Un año es lo que te pasa desde que te asomaste a la playa más bella con un Salinger, un Bolaño entre las manos y la primera página de esa Ana Karenina que te has traído y dice que todas las familias felices se parecen. Lo mejor de las frases redondas es que te las terminas creyendo. Lo triste de la buena literatura es que ya no puedes con la mediocre, como acostumbrar a tu estómago a comer chopped después de una dieta de jamón ibérico.

Mi amigo R. me contó el otro día, justo antes de irse hacia Berlín, que no sabía qué libros llevarse. “A ver si es que no sabes cuál es tu estado de ánimo”, le sugerí. Uno debe leer al bies, como esas telas que se adaptan al cuerpo, sin ceñirlo, y dejan adivinar apenas la curva de las caderas. Para R. los libros son sagrados y aunque tira más de ensayo que de novela, me acepta como soy y hablamos largo y tendido de los placeres de la carne hecha letra. (También de los de la carne sin más. Su brasileña, esa promesa de danza cimbreante, se esfumó en pocos días dejándole un sabor amargo y un estado en wasap bien elocuente: “Ya paso”)

-Esas mujeres no saben lo que se pierden, amigo.
-Ya, ya, pero estoy un poco harto. Menos mal que en Berlín me espera vida de amigotes, salidas hasta el alba y una bicicleta.

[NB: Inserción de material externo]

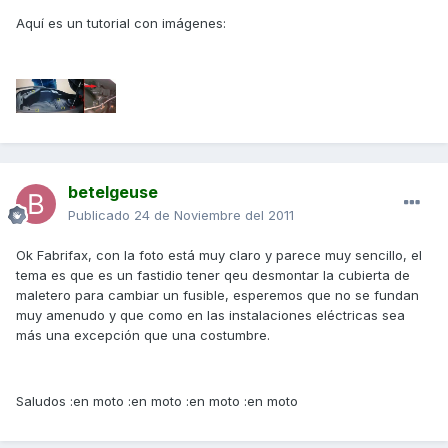
Aquí es un tutorial con imágenes:
betelgeuse
Publicado
24 de Noviembre del 2011
Ok Fabrifax, con la foto está muy claro y parece muy sencillo, el
tema es que es un fastidio tener qeu desmontar la cubierta de
maletero para cambiar un fusible, esperemos que no se fundan
muy amenudo y que como en las instalaciones eléctricas sea
más una excepción que una costumbre.
Saludos :en moto :en moto :en moto :en moto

Una bicicleta es la promesa de un relato, aunque no haya brasileña que lo abrigue. A R. las mujeres no le pillan el punto porque no saben que deben buscar más allá. El punto G. de un intelectual debería situarse a mitad de camino entre un hueso de la espalda y el córtex que apuntala las teorías y fábulas con que asombra al mundo. Esas con las que R. hace sus chistes y te regala ratos de teléfono que son un diálogo de cine tan perfecto que tú sólo pones un par de monosílabos y risas a destajo.

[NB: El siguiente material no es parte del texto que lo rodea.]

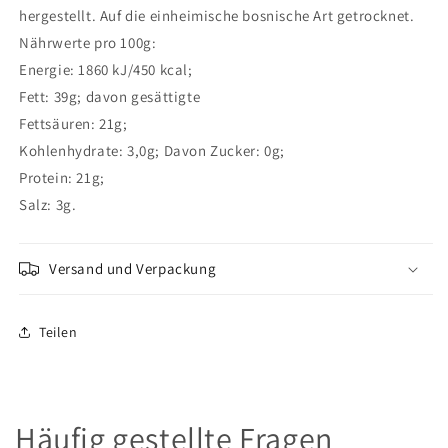
hergestellt. Auf die einheimische bosnische Art getrocknet.
Nährwerte pro 100g:
Energie: 1860 kJ/450 kcal;
Fett: 39g; davon gesättigte
Fettsäuren: 21g;
Kohlenhydrate: 3,0g; Davon Zucker: 0g;
Protein: 21g;
Salz: 3g.
Versand und Verpackung
Teilen
Häufig gestellte Fragen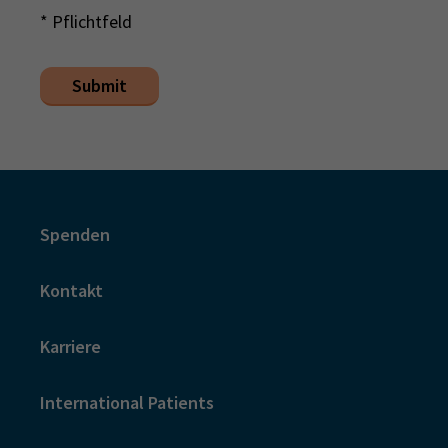
* Pflichtfeld
Submit
Spenden
Kontakt
Karriere
International Patients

Chuletas que se fingen vacas

Un año es lo que sucede desde la última sentencia filosófica low fat de R. y el “ciao, guapa, te voy contando Berlín” de la otra tarde. Desde que respiraste en un acantilado llorando la despedida y las lágrimas de sal que te devuelve la vuelta a tu lugar en el mundo. Y ese impulso salvaje de quedarte en brazos de Lord Byron para siempre, borracha de absenta y perdición, entregada a los desmanes de un viento que no se deja remar, que te devuelve a su antojo a la otra orilla. Por unos días que ya son años y casi siglos.